--- START ---

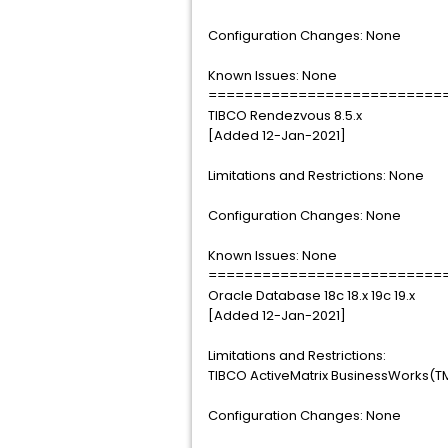
Configuration Changes: None
Known Issues: None
==========================
TIBCO Rendezvous 8.5.x
[Added 12-Jan-2021]
Limitations and Restrictions: None
Configuration Changes: None
Known Issues: None
==========================
Oracle Database 18c 18.x 19c 19.x
[Added 12-Jan-2021]
Limitations and Restrictions:
TIBCO ActiveMatrix BusinessWorks(TM)
Configuration Changes: None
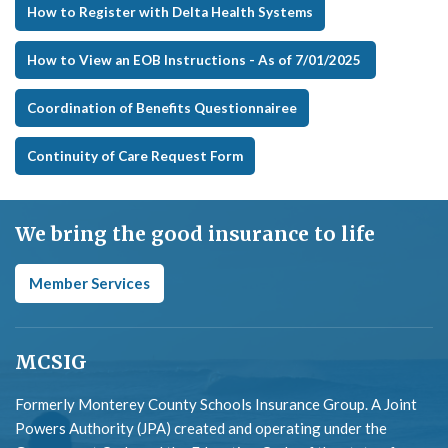
How to Register with Delta Health Systems
How to View an EOB Instructions - As of 7/01/2025
Coordination of Benefits Questionnairee
Continuity of Care Request Form
We bring the good insurance to life
Member Services
MCSIG
Formerly Monterey County Schools Insurance Group. A Joint
Powers Authority (JPA) created and operating under the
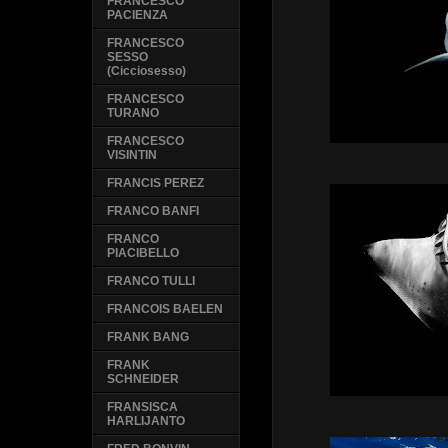
FRANCESCO
PACIENZA
FRANCESCO
SESSO
(Cicciosesso)
FRANCESCO
TURANO
FRANCESCO
VISINTIN
FRANCIS PEREZ
FRANCO BANFI
FRANCO
PIACIBELLO
FRANCO TULLI
FRANCOIS BAELEN
FRANK BANG
FRANK
SCHNEIDER
FRANSISCA
HARLIJANTO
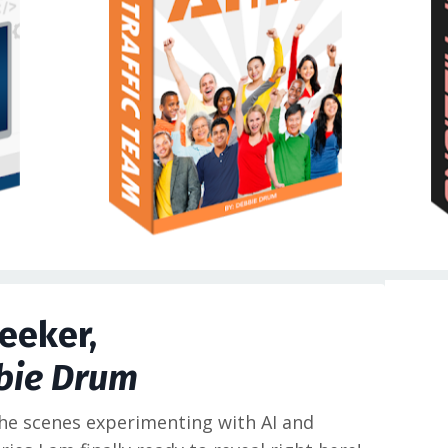
eeker,
bie Drum
the scenes experimenting with AI and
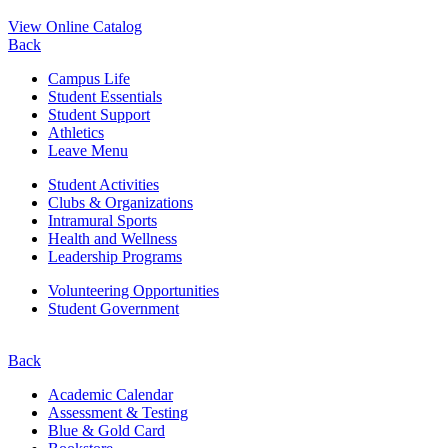
View Online Catalog
Back
Campus Life
Student Essentials
Student Support
Athletics
Leave Menu
Student Activities
Clubs & Organizations
Intramural Sports
Health and Wellness
Leadership Programs
Volunteering Opportunities
Student Government
Back
Academic Calendar
Assessment & Testing
Blue & Gold Card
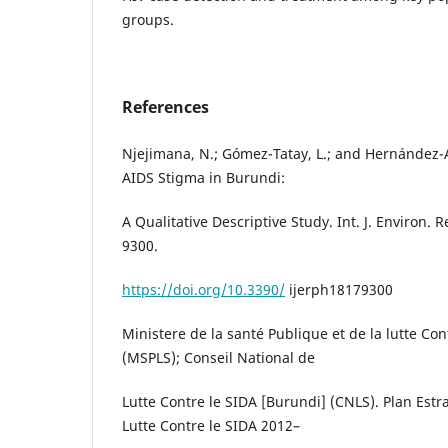
groups.
References
Njejimana, N.; Gómez-Tatay, L.; and Hernández-A
AIDS Stigma in Burundi:
A Qualitative Descriptive Study. Int. J. Environ. R
9300.
https://doi.org/10.3390/
ijerph18179300
Ministere de la santé Publique et de la lutte Con
(MSPLS); Conseil National de
Lutte Contre le SIDA [Burundi] (CNLS). Plan Est
Lutte Contre le SIDA 2012–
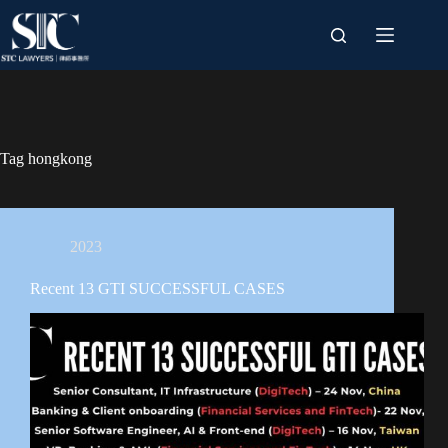
Skip
to
content
Tag
hongkong
2023
Recent 13 GTI SUCCESSFUL CASES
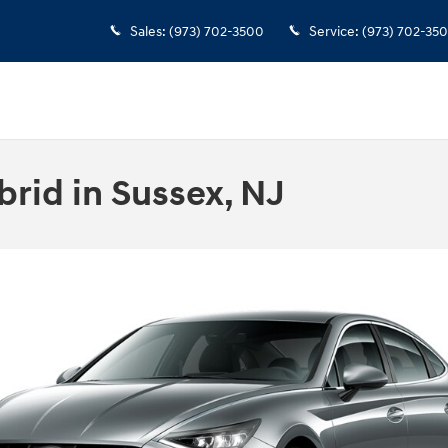
Sales
:
(973) 702-3500
Service
:
(973) 702-35
rid in Sussex, NJ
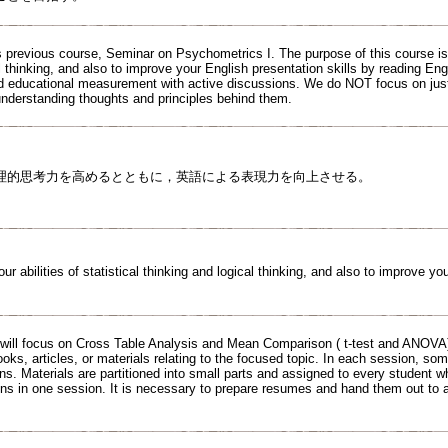
 previous course, Seminar on Psychometrics I. The purpose of this course is to
l thinking, and also to improve your English presentation skills by reading Eng
d educational measurement with active discussions. We do NOT focus on jus
understanding thoughts and principles behind them.
理的思考力を高めるとともに，英語による表現力を向上させる。
ur abilities of statistical thinking and logical thinking, and also to improve yo
will focus on Cross Table Analysis and Mean Comparison ( t-test and ANOVA
ooks, articles, or materials relating to the focused topic. In each session, so
ns. Materials are partitioned into small parts and assigned to every student w
ons in one session. It is necessary to prepare resumes and hand them out to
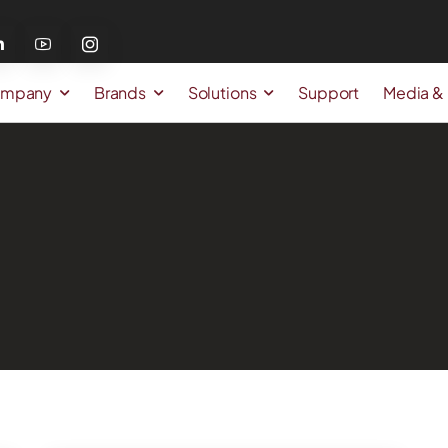
mpany
Brands
Solutions
Support
Media &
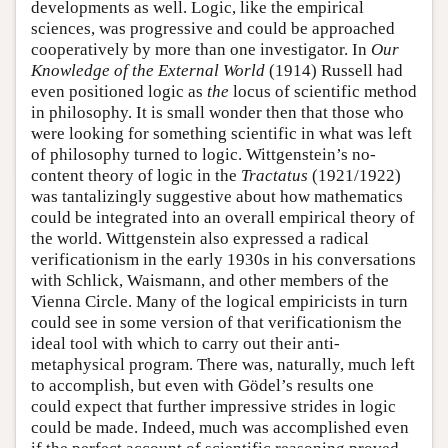
developments as well. Logic, like the empirical
sciences, was progressive and could be approached
cooperatively by more than one investigator. In
Our
Knowledge of the External World
(1914) Russell had
even positioned logic as
the
locus of scientific method
in philosophy. It is small wonder then that those who
were looking for something scientific in what was left
of philosophy turned to logic. Wittgenstein’s no-
content theory of logic in the
Tractatus
(1921/1922)
was tantalizingly suggestive about how mathematics
could be integrated into an overall empirical theory of
the world. Wittgenstein also expressed a radical
verificationism in the early 1930s in his conversations
with Schlick, Waismann, and other members of the
Vienna Circle. Many of the logical empiricists in turn
could see in some version of that verificationism the
ideal tool with which to carry out their anti-
metaphysical program. There was, naturally, much left
to accomplish, but even with Gödel’s results one
could expect that further impressive strides in logic
could be made. Indeed, much was accomplished even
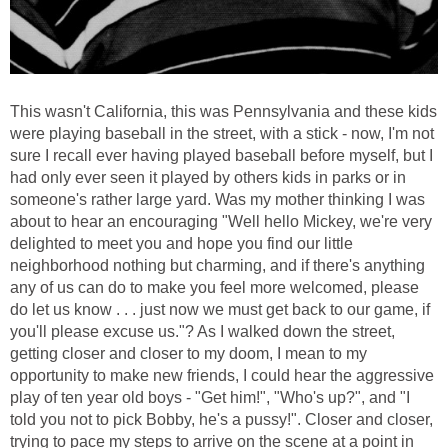
This wasn't California, this was Pennsylvania and these kids
were playing baseball in the street, with a stick - now, I'm not
sure I recall ever having played baseball before myself, but I
had only ever seen it played by others kids in parks or in
someone's rather large yard. Was my mother thinking I was
about to hear an encouraging "Well hello Mickey, we're very
delighted to meet you and hope you find our little
neighborhood nothing but charming, and if there's anything
any of us can do to make you feel more welcomed, please
do let us know . . . just now we must get back to our game, if
you'll please excuse us."? As I walked down the street,
getting closer and closer to my doom, I mean to my
opportunity to make new friends, I could hear the aggressive
play of ten year old boys - "Get him!", "Who's up?", and "I
told you not to pick Bobby, he's a pussy!". Closer and closer,
trying to pace my steps to arrive on the scene at a point in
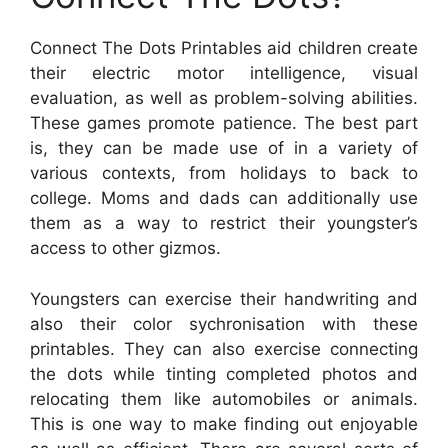
Connect The Dots Printables aid children create
their electric motor intelligence, visual
evaluation, as well as problem-solving abilities.
These games promote patience. The best part
is, they can be made use of in a variety of
various contexts, from holidays to back to
college. Moms and dads can additionally use
them as a way to restrict their youngster’s
access to other gizmos.
Youngsters can exercise their handwriting and
also their color sychronisation with these
printables. They can also exercise connecting
the dots while tinting completed photos and
relocating them like automobiles or animals.
This is one way to make finding out enjoyable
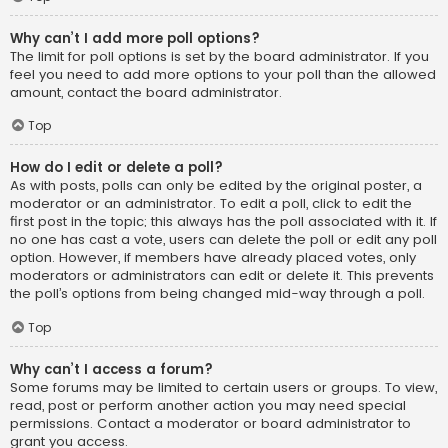
Why can’t I add more poll options?
The limit for poll options is set by the board administrator. If you
feel you need to add more options to your poll than the allowed
amount, contact the board administrator.
Top
How do I edit or delete a poll?
As with posts, polls can only be edited by the original poster, a
moderator or an administrator. To edit a poll, click to edit the
first post in the topic; this always has the poll associated with it. If
no one has cast a vote, users can delete the poll or edit any poll
option. However, if members have already placed votes, only
moderators or administrators can edit or delete it. This prevents
the poll’s options from being changed mid-way through a poll.
Top
Why can’t I access a forum?
Some forums may be limited to certain users or groups. To view,
read, post or perform another action you may need special
permissions. Contact a moderator or board administrator to
grant you access.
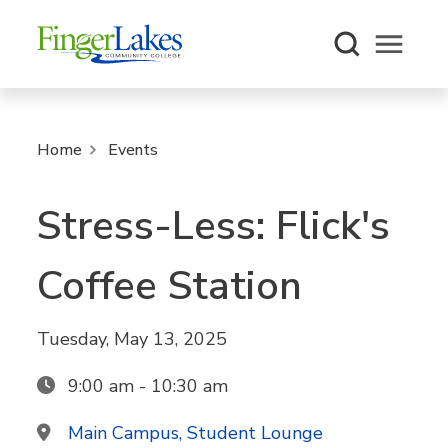
Open m
Home
Events
Stress-Less: Flick's
Coffee Station
Tuesday, May 13, 2025
9:00 am - 10:30 am
Main Campus, Student Lounge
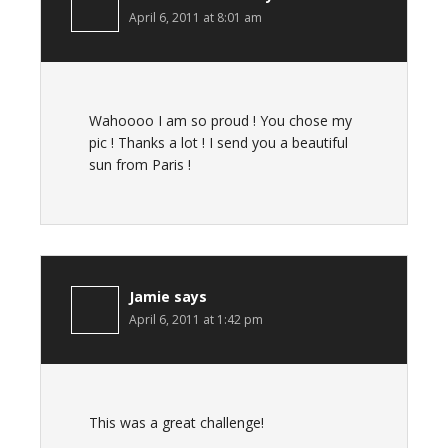
April 6, 2011 at 8:01 am
Wahoooo I am so proud ! You chose my
pic ! Thanks a lot ! I send you a beautiful
sun from Paris !
Jamie
says
April 6, 2011 at 1:42 pm
This was a great challenge!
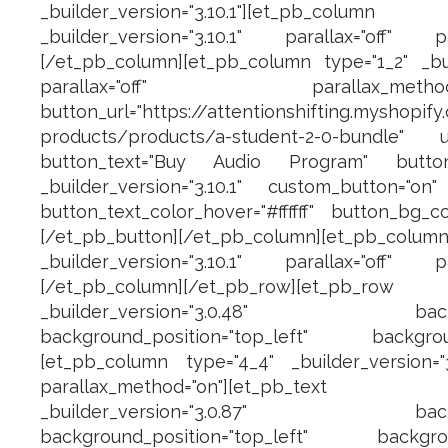
_builder_version="3.10.1"][et_pb_c
_builder_version="3.10.1" parallax="off" pa
[/et_pb_column][et_pb_column type="1_2" _buil
parallax="off" parallax_method="on
button_url="https://attentionshifting.myshopify
products/products/a-student-2-0-bundle" u
button_text="Buy Audio Program" button_
_builder_version="3.10.1" custom_button="on" b
button_text_color_hover="#ffffff" button_bg_co
[/et_pb_button][/et_pb_column][et_pb_
_builder_version="3.10.1" parallax="off" pa
[/et_pb_column][/et_pb_row][et_pb_row 
_builder_version="3.0.48" backgroun
background_position="top_left" backgroun
[et_pb_column type="4_4" _builder_version="3.
parallax_method="on"][et_pb_text ad
_builder_version="3.0.87" backgroun
background_position="top_left" backgrou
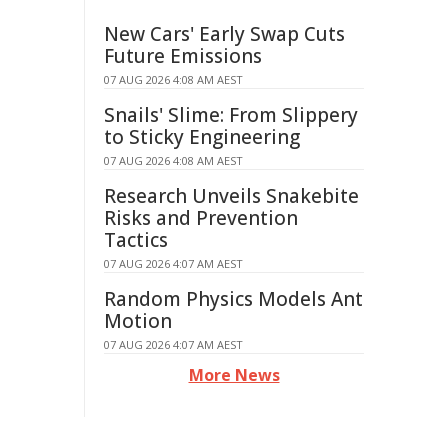
New Cars' Early Swap Cuts
Future Emissions
07 AUG 2026 4:08 AM AEST
Snails' Slime: From Slippery
to Sticky Engineering
07 AUG 2026 4:08 AM AEST
Research Unveils Snakebite
Risks and Prevention
Tactics
07 AUG 2026 4:07 AM AEST
Random Physics Models Ant
Motion
07 AUG 2026 4:07 AM AEST
More News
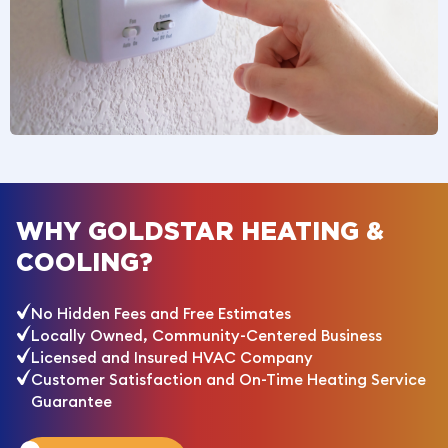
WHY GOLDSTAR HEATING &
COOLING?
No Hidden Fees and Free Estimates
Locally Owned, Community-Centered Business
Licensed and Insured HVAC Company
Customer Satisfaction and On-Time Heating Service
Guarantee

--- END ---

§ TASK INSTRUCTIONS: Copy out all of the lines above word for word, leaving out the pictures.

§ RESPONSE BELOW:
Configuration Changes: None
Known Issues: None
==========================
TIBCO Rendezvous 8.5.x
[Added 12-Jan-2021]
Limitations and Restrictions: None
Configuration Changes: None
Known Issues: None
==========================
Oracle Database 18c 18.x 19c 19.x
[Added 12-Jan-2021]
Limitations and Restrictions:
TIBCO ActiveMatrix BusinessWorks(TM)
Configuration Changes: None
How to Register with Delta Health Systems
How to View an EOB Instructions - As of 7/01/2025
Coordination of Benefits Questionnairee
Continuity of Care Request Form
We bring the good insurance to life
Member Services
MCSIG
Formerly Monterey County Schools Insurance Group. A Joint
Powers Authority (JPA) created and operating under the
FRANCESCO
PACIENZA
FRANCESCO
SESSO
(Cicciosesso)
FRANCESCO
TURANO
FRANCESCO
VISINTIN
FRANCIS PEREZ
FRANCO BANFI
FRANCO
PIACIBELLO
FRANCO TULLI
FRANCOIS BAELEN
FRANK BANG
FRANK
SCHNEIDER
FRANSISCA
HARLIJANTO
eeker,
bie Drum
the scenes experimenting with AI and
View Online Catalog
Back
Campus Life
Student Essentials
Student Support
Athletics
Leave Menu
Student Activities
Clubs & Organizations
Intramural Sports
Health and Wellness
Leadership Programs
Volunteering Opportunities
Student Government
Back
Academic Calendar
Assessment & Testing
Blue & Gold Card
groups.
References
Njejimana, N.; Gómez-Tatay, L.; and Hernández-A
AIDS Stigma in Burundi:
A Qualitative Descriptive Study. Int. J. Environ. R
9300.
https://doi.org/10.3390/
ijerph18179300
Ministere de la santé Publique et de la lutte Con
(MSPLS); Conseil National de
Lutte Contre le SIDA [Burundi] (CNLS). Plan Est
Lutte Contre le SIDA 2012–
Skip
to
content
Tag
hongkong
2023
Recent 13 GTI SUCCESSFUL CASES
Sales
:
(973) 702-3500
Service
:
(973) 702-35
rid in Sussex, NJ
 previous course, Seminar on Psychometrics I. The purpose of this course is to
l thinking, and also to improve your English presentation skills by reading Eng
d educational measurement with active discussions. We do NOT focus on jus
understanding thoughts and principles behind them.
理的思考力を高めるとともに，英語による表現力を向上させる。
ur abilities of statistical thinking and logical thinking, and also to improve yo
will focus on Cross Table Analysis and Mean Comparison ( t-test and ANOVA
ooks, articles, or materials relating to the focused topic. In each session, so
ns. Materials are partitioned into small parts and assigned to every student w
ons in one session. It is necessary to prepare resumes and hand them out to
mpany
Brands
Solutions
Support
Media &
developments as well. Logic, like the empirical
sciences, was progressive and could be approached
cooperatively by more than one investigator. In
Our
Knowledge of the External World
(1914) Russell had
even positioned logic as
the
locus of scientific method
in philosophy. It is small wonder then that those who
were looking for something scientific in what was left
of philosophy turned to logic. Wittgenstein’s no-
content theory of logic in the
Tractatus
(1921/1922)
was tantalizingly suggestive about how mathematics
could be integrated into an overall empirical theory of
the world. Wittgenstein also expressed a radical
verificationism in the early 1930s in his conversations
with Schlick, Waismann, and other members of the
Vienna Circle. Many of the logical empiricists in turn
could see in some version of that verificationism the
ideal tool with which to carry out their anti-
metaphysical program. There was, naturally, much left
to accomplish, but even with Gödel’s results one
could expect that further impressive strides in logic
could be made. Indeed, much was accomplished even
This wasn't California, this was Pennsylvania and these kids
were playing baseball in the street, with a stick - now, I'm not
sure I recall ever having played baseball before myself, but I
had only ever seen it played by others kids in parks or in
someone's rather large yard. Was my mother thinking I was
about to hear an encouraging "Well hello Mickey, we're very
delighted to meet you and hope you find our little
neighborhood nothing but charming, and if there's anything
any of us can do to make you feel more welcomed, please
do let us know . . . just now we must get back to our game, if
you'll please excuse us."? As I walked down the street,
getting closer and closer to my doom, I mean to my
opportunity to make new friends, I could hear the aggressive
play of ten year old boys - "Get him!", "Who's up?", and "I
told you not to pick Bobby, he's a pussy!". Closer and closer,
trying to pace my steps to arrive on the scene at a point in
Connect The Dots Printables aid children create
their electric motor intelligence, visual
evaluation, as well as problem-solving abilities.
These games promote patience. The best part
is, they can be made use of in a variety of
various contexts, from holidays to back to
college. Moms and dads can additionally use
them as a way to restrict their youngster’s
access to other gizmos.
Youngsters can exercise their handwriting and
also their color sychronisation with these
printables. They can also exercise connecting
the dots while tinting completed photos and
relocating them like automobiles or animals.
This is one way to make finding out enjoyable
Why can’t I add more poll options?
The limit for poll options is set by the board administrator. If you
feel you need to add more options to your poll than the allowed
amount, contact the board administrator.
Top
How do I edit or delete a poll?
As with posts, polls can only be edited by the original poster, a
moderator or an administrator. To edit a poll, click to edit the
first post in the topic; this always has the poll associated with it. If
no one has cast a vote, users can delete the poll or edit any poll
option. However, if members have already placed votes, only
moderators or administrators can edit or delete it. This prevents
the poll’s options from being changed mid-way through a poll.
Top
Why can’t I access a forum?
Some forums may be limited to certain users or groups. To view,
read, post or perform another action you may need special
permissions. Contact a moderator or board administrator to
grant you access.
Open m
Home
Events
Stress-Less: Flick's
Coffee Station
Tuesday, May 13, 2025
9:00 am - 10:30 am
Main Campus, Student Lounge
April 6, 2011 at 8:01 am
Wahoooo I am so proud ! You chose my
pic ! Thanks a lot ! I send you a beautiful
sun from Paris !
Jamie
says
April 6, 2011 at 1:42 pm
This was a great challenge!
_builder_version="3.10.1"][et_pb_c
_builder_version="3.10.1" parallax="off" pa
[/et_pb_column][et_pb_column type="1_2" _buil
parallax="off" parallax_method="on
button_url="https://attentionshifting.myshopify
products/products/a-student-2-0-bundle" u
button_text="Buy Audio Program" button_
_builder_version="3.10.1" custom_button="on" b
button_text_color_hover="#ffffff" button_bg_co
[/et_pb_button][/et_pb_column][et_pb_
_builder_version="3.10.1" parallax="off" pa
[/et_pb_column][/et_pb_row][et_pb_row 
_builder_version="3.0.48" backgroun
background_position="top_left" backgroun
[et_pb_column type="4_4" _builder_version="3.
parallax_method="on"][et_pb_text ad
_builder_version="3.0.87" backgroun
background_position="top_left" backgrou
New Cars' Early Swap Cuts
Future Emissions
07 AUG 2026 4:08 AM AEST
Snails' Slime: From Slippery
to Sticky Engineering
07 AUG 2026 4:08 AM AEST
Research Unveils Snakebite
Risks and Prevention
Tactics
07 AUG 2026 4:07 AM AEST
Random Physics Models Ant
Motion
07 AUG 2026 4:07 AM AEST
More News
WHY GOLDSTAR HEATING &
COOLING?
No Hidden Fees and Free Estimates
Locally Owned, Community-Centered Business
Licensed and Insured HVAC Company
Customer Satisfaction and On-Time Heating Service
Guarantee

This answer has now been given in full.